I can hardly believe that three months went by since my last post; that one year went by since my last Christmas messages; that so many things changed in so many different ways. I just don’t seem to grasp that. Even having heard a few “Happy Holidays”, I just don’t feel like it’s the end of 2011.
These days always led me to think about the ones of the previous year. So, nowadays, I’m thinking about my last reflections on 2010, and my hopes for 2011.
I considered 2010 the best year of my life, and only wished that 2011 was as good as 2010. I hoped that me and B. could, finally, become a couple; that my friendship with D. could be strong as it was; and that my college life could be, at least, nice.
Yet, as usual, 2011 was the year of the change. B and D went, oddly, away. My college life definitely improved, I got closer to my college friends, worked a lot, talked a lot, had a lot of fun. In a unlikely scenario, I met R., the one I subtly mentioned on The Quote, and started to think that it could actually work. Then, I thought that it was a terrible idea, that I should be alone, bla, bla, bla… And, lately, I’ve been thinking that if I don’t do something, I will, definitely, loose him – that’s a cloud I’m decided to avoid. Well, to be honest, soon I’ll be celebrating my two and a half years of loneliness, and I don’t seem to like it. R. seems to be a pretty nice guy, a little older, reliable, so sweet and he doesn’t seem to have an avalanche of issues I’d like to solve! I mean, I always feel interested for complicated guys that I’d love to fix and, for a change, this one seems to be able to give me the peace and the stability that I need, the embrace that will always make me feel at home, the love, the care and the joy that will, without a doubt, keep my heart warmer.

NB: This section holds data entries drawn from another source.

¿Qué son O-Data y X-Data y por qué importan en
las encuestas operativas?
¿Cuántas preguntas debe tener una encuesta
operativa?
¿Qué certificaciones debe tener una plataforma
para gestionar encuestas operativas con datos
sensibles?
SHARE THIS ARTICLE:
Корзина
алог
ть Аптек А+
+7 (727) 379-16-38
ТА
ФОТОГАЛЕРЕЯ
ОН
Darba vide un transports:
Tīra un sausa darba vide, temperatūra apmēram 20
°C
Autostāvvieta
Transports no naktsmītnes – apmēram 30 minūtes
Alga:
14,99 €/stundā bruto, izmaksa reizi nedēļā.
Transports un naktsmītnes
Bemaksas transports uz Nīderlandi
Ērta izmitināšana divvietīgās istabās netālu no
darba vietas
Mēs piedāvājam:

Oh, and in this last months, I’ve been missing my writing so much, but I just don’t seem to find the time to do it. This year, college is demanding much more work and effort, and my mind is always on Fashion Design. Still, even though I’ve improved my drawings, and actually feel that I’m better, it doesn’t seem to be enough. I maintain my insecurity, my insane fear of failure and of showing my drawings [since I always think they’re not good]. Everyone outside college almost gets hysterical when we’re talking about something related to my course, but I always think it’s normal and that I don’t need to be that excited. So, in the end of day, I love fashion – I simply don’t think I deserve to make it. Well, I guess I just need to keep working and pushing myself to the edge, and take every chance I’m given.
Oh well, the almost farewell to 2011, the year of the change. Again, I can only hope 2012 can be as fun as this one has been.